▸ ASSIGNMENT
The lines from the first line of the entries through the line containing "die Hochschule mit" are to be repeated exactly, with both of those lines included.
_ _ _ _ _
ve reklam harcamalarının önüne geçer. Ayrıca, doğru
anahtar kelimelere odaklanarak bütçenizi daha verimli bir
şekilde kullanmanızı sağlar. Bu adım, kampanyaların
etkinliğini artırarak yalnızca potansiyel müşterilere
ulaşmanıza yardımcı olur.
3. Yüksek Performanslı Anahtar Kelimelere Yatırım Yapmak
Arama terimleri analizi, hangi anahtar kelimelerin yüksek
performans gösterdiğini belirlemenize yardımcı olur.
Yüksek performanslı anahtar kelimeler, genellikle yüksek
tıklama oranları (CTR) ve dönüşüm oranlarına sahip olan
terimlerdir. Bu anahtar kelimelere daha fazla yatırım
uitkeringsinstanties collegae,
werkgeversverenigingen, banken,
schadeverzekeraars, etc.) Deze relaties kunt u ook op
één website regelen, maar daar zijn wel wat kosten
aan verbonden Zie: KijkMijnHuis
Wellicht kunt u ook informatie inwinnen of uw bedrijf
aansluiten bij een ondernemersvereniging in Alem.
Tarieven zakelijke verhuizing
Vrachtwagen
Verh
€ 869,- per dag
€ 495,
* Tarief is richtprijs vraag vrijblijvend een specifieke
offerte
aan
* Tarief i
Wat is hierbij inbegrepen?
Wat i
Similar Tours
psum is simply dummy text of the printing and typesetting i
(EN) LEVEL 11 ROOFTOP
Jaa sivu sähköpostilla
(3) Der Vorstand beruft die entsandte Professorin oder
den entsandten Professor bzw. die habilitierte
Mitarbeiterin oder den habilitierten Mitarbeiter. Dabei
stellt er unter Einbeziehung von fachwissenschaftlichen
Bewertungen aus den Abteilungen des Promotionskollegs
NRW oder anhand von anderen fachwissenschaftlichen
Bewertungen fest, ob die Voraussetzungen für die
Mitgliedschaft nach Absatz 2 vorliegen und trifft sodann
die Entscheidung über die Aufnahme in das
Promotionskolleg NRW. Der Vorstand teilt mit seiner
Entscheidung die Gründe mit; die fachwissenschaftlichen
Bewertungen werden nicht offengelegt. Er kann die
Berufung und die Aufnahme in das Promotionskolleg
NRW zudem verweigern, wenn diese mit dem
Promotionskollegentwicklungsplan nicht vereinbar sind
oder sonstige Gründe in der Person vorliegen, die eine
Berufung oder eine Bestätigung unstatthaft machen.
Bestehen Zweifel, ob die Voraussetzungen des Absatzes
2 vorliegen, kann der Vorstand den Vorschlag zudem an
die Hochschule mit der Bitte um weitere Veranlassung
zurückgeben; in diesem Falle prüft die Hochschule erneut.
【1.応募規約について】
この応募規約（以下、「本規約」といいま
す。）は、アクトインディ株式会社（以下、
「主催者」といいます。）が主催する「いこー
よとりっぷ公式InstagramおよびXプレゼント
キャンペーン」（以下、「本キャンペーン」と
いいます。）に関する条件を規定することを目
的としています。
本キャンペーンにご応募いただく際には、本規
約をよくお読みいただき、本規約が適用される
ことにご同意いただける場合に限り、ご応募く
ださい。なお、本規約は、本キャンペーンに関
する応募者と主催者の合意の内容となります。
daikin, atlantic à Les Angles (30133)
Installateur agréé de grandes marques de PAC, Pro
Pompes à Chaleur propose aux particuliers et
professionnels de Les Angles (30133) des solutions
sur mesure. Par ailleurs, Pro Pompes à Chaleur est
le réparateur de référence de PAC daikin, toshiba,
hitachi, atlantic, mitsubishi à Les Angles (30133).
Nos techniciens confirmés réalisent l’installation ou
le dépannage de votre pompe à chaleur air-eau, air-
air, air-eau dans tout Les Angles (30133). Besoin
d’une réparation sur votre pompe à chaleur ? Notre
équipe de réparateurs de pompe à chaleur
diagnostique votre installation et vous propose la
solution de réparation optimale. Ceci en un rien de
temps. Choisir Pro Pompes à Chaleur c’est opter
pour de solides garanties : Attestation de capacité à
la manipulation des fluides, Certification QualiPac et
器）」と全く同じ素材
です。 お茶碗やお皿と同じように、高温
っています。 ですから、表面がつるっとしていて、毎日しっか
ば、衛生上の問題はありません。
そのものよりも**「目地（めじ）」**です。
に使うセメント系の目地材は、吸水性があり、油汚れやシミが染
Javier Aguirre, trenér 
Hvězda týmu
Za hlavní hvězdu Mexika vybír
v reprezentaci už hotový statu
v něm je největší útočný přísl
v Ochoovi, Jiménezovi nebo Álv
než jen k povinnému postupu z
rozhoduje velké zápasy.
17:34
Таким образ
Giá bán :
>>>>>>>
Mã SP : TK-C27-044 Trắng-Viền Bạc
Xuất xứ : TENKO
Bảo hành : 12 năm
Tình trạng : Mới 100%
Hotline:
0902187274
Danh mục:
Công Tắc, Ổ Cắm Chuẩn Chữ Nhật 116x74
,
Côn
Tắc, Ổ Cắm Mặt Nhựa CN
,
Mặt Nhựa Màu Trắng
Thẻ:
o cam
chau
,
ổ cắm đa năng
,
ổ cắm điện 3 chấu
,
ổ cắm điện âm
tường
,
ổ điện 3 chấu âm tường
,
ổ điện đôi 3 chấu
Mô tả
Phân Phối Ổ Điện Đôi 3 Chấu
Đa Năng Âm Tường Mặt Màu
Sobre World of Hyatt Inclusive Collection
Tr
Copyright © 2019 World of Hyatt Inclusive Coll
_ _ _ _ _
▸ REPLY
ve reklam harcamalarının önüne geçer. Ayrıca, doğru
anahtar kelimelere odaklanarak bütçenizi daha verimli bir
şekilde kullanmanızı sağlar. Bu adım, kampanyaların
etkinliğini artırarak yalnızca potansiyel müşterilere
ulaşmanıza yardımcı olur.
3. Yüksek Performanslı Anahtar Kelimelere Yatırım Yapmak
Arama terimleri analizi, hangi anahtar kelimelerin yüksek
performans gösterdiğini belirlemenize yardımcı olur.
Yüksek performanslı anahtar kelimeler, genellikle yüksek
tıklama oranları (CTR) ve dönüşüm oranlarına sahip olan
terimlerdir. Bu anahtar kelimelere daha fazla yatırım
uitkeringsinstanties collegae,
werkgeversverenigingen, banken,
schadeverzekeraars, etc.) Deze relaties kunt u ook op
één website regelen, maar daar zijn wel wat kosten
aan verbonden Zie: KijkMijnHuis
Wellicht kunt u ook informatie inwinnen of uw bedrijf
aansluiten bij een ondernemersvereniging in Alem.
Tarieven zakelijke verhuizing
Vrachtwagen
Verh
€ 869,- per dag
€ 495,
* Tarief is richtprijs vraag vrijblijvend een specifieke
offerte
aan
* Tarief i
Wat is hierbij inbegrepen?
Wat i
Similar Tours
psum is simply dummy text of the printing and typesetting i
(EN) LEVEL 11 ROOFTOP
Jaa sivu sähköpostilla
(3) Der Vorstand beruft die entsandte Professorin oder
den entsandten Professor bzw. die habilitierte
Mitarbeiterin oder den habilitierten Mitarbeiter. Dabei
stellt er unter Einbeziehung von fachwissenschaftlichen
Bewertungen aus den Abteilungen des Promotionskollegs
NRW oder anhand von anderen fachwissenschaftlichen
Bewertungen fest, ob die Voraussetzungen für die
Mitgliedschaft nach Absatz 2 vorliegen und trifft sodann
die Entscheidung über die Aufnahme in das
Promotionskolleg NRW. Der Vorstand teilt mit seiner
Entscheidung die Gründe mit; die fachwissenschaftlichen
Bewertungen werden nicht offengelegt. Er kann die
Berufung und die Aufnahme in das Promotionskolleg
NRW zudem verweigern, wenn diese mit dem
Promotionskollegentwicklungsplan nicht vereinbar sind
oder sonstige Gründe in der Person vorliegen, die eine
Berufung oder eine Bestätigung unstatthaft machen.
Bestehen Zweifel, ob die Voraussetzungen des Absatzes
2 vorliegen, kann der Vorstand den Vorschlag zudem an
die Hochschule mit der Bitte um weitere Veranlassung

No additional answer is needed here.